At present, Serie A brings in €973 million per season for its domestic media rights - €780 million from Sky, which shows seven matches per round, and €193 million from DAZN, which shows three.
If a deal is not agreed promptly then one option for Serie A is to revert to the plan for a dedicated OTT channel.
Eleven Sports, the international pay-TV broadcaster, is said to be waiting in the wings to be a potential partner of the channel, and could even partner with Sky, which is banned from exclusively buying and transmitting sports content online until 2022.
Most of Serie A’s top clubs, including Juventus, AC Milan, Inter Milan, Lazio and Napoli, voted in favour of the deal with DAZN.
However, the situation is further complicated by division between the 20 teams over proposed private equity investment in a new media company of Serie A that would handle the league’s rights.
Last November, the clubs voted unanimously to proceed with the establishment of the company in partnership with a consortium led by CVC Capital Partners, which has offered €1.7 billion for a 10 per cent stake.
The deal was seen as beneficial given debts across the league exacerbated by the Covid-19 pandemic.
However, in a letter to Paolo Dal Pino last month, a group of seven leading clubs claimed that the deal “is not viable anymore.”
Under the proposed agreement, CVC was to hold 50 per cent of the consortium’s stake in the media business, Advent International 40 per cent and Italian state-backed fund FSI 10 per cent.
Asked about the proposed deal, Dal Pino said on Monday: “In the near recovery time we had a change of direction by some clubs. Today the strategic assumptions underlying the fund project remain valid and unchanged and are on the one hand the definition of a new governance and on the other hand giving financial instruments to a sector that should not be forgotten has almost €5 billion in debt.

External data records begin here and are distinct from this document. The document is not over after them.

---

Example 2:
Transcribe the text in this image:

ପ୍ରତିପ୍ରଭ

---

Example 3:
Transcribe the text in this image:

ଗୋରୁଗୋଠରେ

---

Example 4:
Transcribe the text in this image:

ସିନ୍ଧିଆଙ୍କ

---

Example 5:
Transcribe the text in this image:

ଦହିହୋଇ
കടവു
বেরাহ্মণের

“We must think that in order to be balanced, this football must have more solid financial structures, I am thinking of the 20 clubs of [Serie] A. The conditions are there, upon which I am very happy to have created a lot of attention around Serie A and to have created a virtuous mechanism by which the largest international investment funds have given a value to A.
“Now obviously the choice is to be made by the clubs, if they believe that this is a very good path, otherwise in recent months we have built a value anyway.”

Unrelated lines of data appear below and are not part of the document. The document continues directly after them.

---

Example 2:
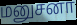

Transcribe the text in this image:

மனுசனா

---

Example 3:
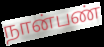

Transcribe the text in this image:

நான்பண்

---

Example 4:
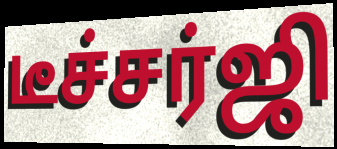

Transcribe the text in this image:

டீச்சர்ஜி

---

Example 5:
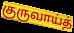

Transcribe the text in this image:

குருவாய்த்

The deadline for the sale of Serie A rights in the MENA region was pushed back from 1 February to 15 February, and then to 28 February.

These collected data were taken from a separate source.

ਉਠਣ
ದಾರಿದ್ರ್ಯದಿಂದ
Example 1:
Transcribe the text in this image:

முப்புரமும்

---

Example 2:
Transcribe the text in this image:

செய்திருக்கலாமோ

The package was carved out of the international rights package for the 2021-22 to 2023-24 cycle, which yielded almost 50 bids by the 11 January deadline.
Serie A has since been holding direct talks with interested broadcasters and agencies.
The MENA tender covers 25 packages for each of Serie A and the Coppa Italia (including the Supercoppa): one package covering the entire region; and 24 packages for the individual countries which are part of the region.
Serie A said it will be possible for interested parties to buy one or more packages.
Rights in MENA, as well as France, Australia and Turkey, are presently held by BeIN Sports, with the international pay-TV operator having renegotiated the final year of its contract, worth around €155 million per season, ahead of the 2020-21 campaign, citing the impact of piracy.
However, BeIN was considering staying out of the auction, as it was said to be annoyed with Serie A's decision to tender the rights in individual markets, rather than solely pressing ahead with a pan-MENA deal.
Qatar-based BeIN's business has been heavily impacted by beoutQ, the Saudi Arabia-backed pirate network, and relations between the broadcaster and Serie A were not helped when the league signed a lucrative deal with the Saudi government to stage three editions of the Supercoppa in the kingdom over a five-year period.
Two of those have been held already, and with January’s edition being staged in Italy, it means the final Supercoppa of the Saudi contract will be played in the country in either 2022 or 2023.